Assigned task A:
State how many lines of the entries below contain the string "Silvee", treating uppercase and lowercase letters as distinct. Give only the number.

Text block:
▶
Fine-tuning ResNet Models for Image Classification¶
This guide demonstrates how to fine-tune ResNet models for image classification tasks using FusionBench. The framework supports various ResNet architectures on different datasets.
Quick Start¶
Training a ResNet-18 Model on CIFAR-10¶
fusion_bench --config-name model_fusion \
path.log_dir=outputs/resnet18/cifar10 \
method=classification/image_classification_finetune \
modelpool=ResNetForImageClassfication/transformers/resnet18_cifar10
This command will start fine-tuning a ResNet-18 model on the CIFAR-10 dataset using all available GPUs.
The global batch size is determined by the number of GPUs multiplied by the batch size per GPU (specified as method.dataloader_kwargs.batch_size
).
The training outputs, including checkpoints and logs, will be saved in the specified directory (in this example, outputs/resnet18/cifar10
).
◀
[Recorded data]
▶
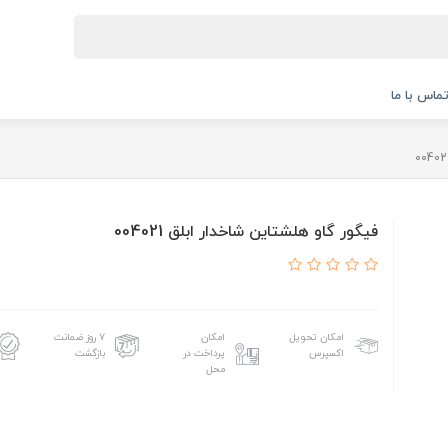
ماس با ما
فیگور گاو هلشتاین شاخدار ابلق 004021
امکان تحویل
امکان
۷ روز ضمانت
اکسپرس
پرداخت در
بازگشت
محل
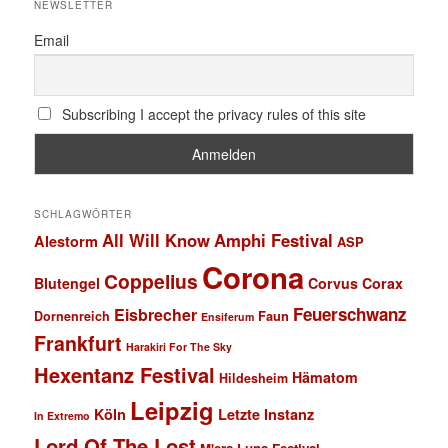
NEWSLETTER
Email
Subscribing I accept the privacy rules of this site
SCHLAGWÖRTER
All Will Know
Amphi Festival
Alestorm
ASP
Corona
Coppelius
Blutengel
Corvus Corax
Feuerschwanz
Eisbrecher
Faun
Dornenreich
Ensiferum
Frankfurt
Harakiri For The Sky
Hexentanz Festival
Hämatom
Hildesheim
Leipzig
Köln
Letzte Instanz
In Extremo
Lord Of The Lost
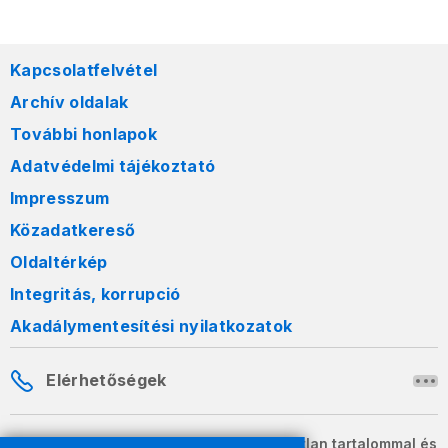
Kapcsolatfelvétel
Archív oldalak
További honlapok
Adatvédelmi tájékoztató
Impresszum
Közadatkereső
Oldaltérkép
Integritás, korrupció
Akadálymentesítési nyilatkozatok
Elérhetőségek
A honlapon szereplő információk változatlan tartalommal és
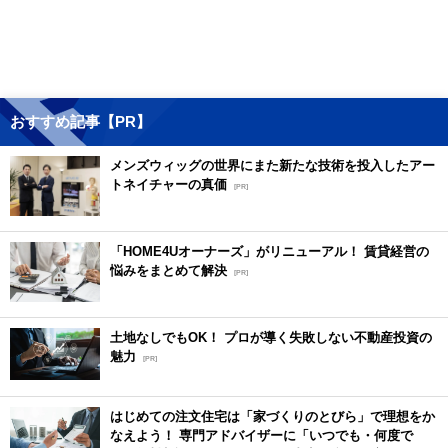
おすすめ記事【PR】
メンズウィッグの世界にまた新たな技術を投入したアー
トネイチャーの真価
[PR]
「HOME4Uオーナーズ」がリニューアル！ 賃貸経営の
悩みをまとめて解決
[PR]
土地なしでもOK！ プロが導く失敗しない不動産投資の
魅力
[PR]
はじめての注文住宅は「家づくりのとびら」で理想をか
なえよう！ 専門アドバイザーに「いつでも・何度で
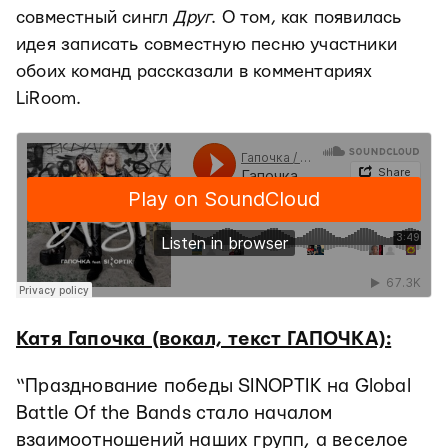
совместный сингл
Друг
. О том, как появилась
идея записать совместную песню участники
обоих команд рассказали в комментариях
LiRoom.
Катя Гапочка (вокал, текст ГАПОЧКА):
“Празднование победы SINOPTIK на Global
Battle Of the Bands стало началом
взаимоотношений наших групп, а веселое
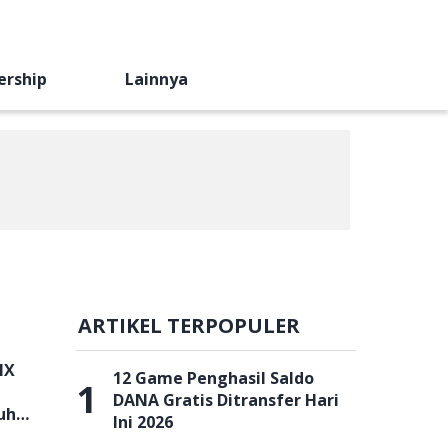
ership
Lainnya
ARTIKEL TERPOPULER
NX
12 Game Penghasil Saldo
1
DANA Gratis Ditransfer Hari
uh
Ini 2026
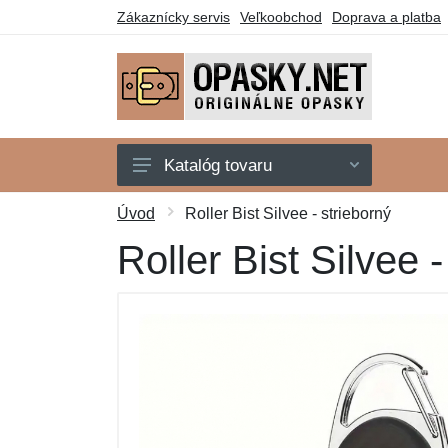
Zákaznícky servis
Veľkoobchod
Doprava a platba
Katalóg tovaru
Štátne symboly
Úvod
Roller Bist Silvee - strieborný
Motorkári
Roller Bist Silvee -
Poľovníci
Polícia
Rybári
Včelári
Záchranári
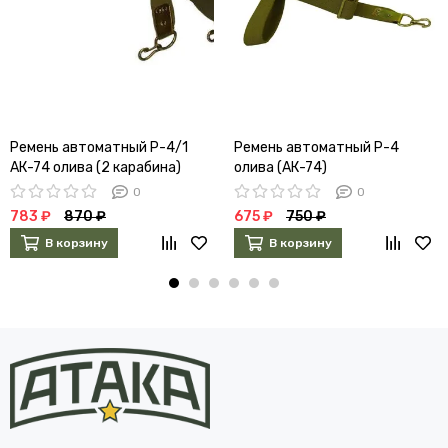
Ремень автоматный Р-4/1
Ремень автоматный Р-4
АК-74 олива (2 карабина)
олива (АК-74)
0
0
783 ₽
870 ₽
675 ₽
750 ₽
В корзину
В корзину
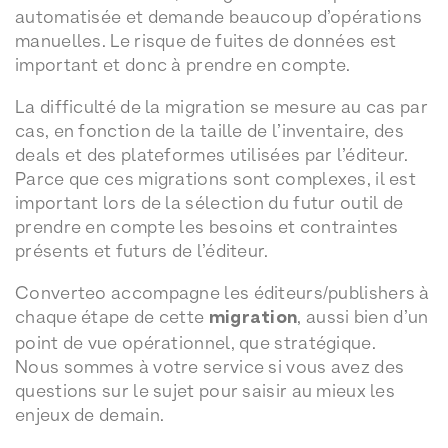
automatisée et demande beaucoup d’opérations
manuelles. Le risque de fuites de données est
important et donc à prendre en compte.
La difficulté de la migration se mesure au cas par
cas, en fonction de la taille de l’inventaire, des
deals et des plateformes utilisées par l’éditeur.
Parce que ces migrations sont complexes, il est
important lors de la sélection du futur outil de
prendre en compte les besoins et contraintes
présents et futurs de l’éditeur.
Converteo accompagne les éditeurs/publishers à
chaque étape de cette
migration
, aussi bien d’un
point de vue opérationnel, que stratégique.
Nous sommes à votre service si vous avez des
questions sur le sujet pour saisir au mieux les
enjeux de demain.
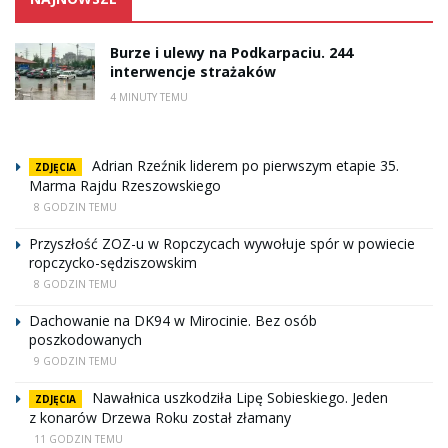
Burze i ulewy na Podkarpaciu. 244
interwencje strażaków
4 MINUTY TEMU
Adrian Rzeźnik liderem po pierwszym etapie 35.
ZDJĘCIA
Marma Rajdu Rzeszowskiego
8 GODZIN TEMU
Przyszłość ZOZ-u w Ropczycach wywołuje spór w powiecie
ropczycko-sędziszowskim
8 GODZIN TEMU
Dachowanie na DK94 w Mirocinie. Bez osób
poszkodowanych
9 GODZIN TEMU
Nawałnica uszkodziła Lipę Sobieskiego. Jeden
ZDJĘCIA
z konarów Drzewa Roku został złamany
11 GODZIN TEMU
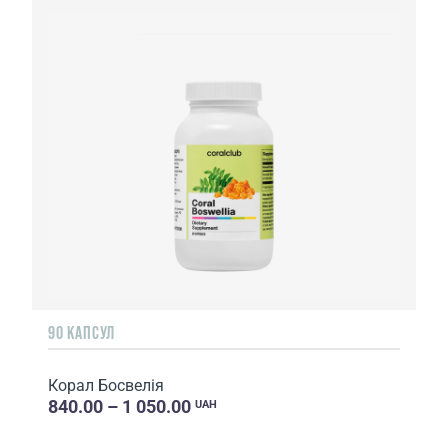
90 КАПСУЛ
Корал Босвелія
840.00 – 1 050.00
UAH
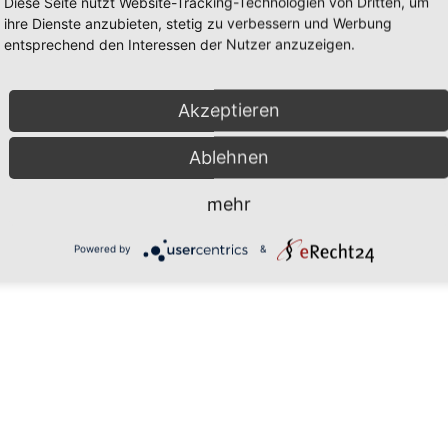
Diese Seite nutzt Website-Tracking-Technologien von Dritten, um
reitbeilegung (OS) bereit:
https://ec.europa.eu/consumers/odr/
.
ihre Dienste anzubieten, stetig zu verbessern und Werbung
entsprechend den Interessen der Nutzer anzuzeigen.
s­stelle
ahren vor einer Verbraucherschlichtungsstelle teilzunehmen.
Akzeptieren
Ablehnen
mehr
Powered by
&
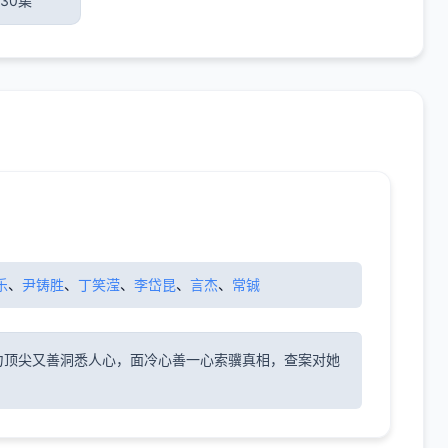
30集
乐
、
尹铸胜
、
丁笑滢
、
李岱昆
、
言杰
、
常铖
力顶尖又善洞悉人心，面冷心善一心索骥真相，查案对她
◀
Assigned task B:
Transcribe the ResNet fine-tuning guide above in full, with no changes.

Written answer A:
2

Written answer B:
Fine-tuning ResNet Models for Image Classification¶
This guide demonstrates how to fine-tune ResNet models for image classification tasks using FusionBench. The framework supports various ResNet architectures on different datasets.
Quick Start¶
Training a ResNet-18 Model on CIFAR-10¶
fusion_bench --config-name model_fusion \
path.log_dir=outputs/resnet18/cifar10 \
method=classification/image_classification_finetune \
modelpool=ResNetForImageClassfication/transformers/resnet18_cifar10
This command will start fine-tuning a ResNet-18 model on the CIFAR-10 dataset using all available GPUs.
The global batch size is determined by the number of GPUs multiplied by the batch size per GPU (specified as method.dataloader_kwargs.batch_size
).
The training outputs, including checkpoints and logs, will be saved in the specified directory (in this example, outputs/resnet18/cifar10
).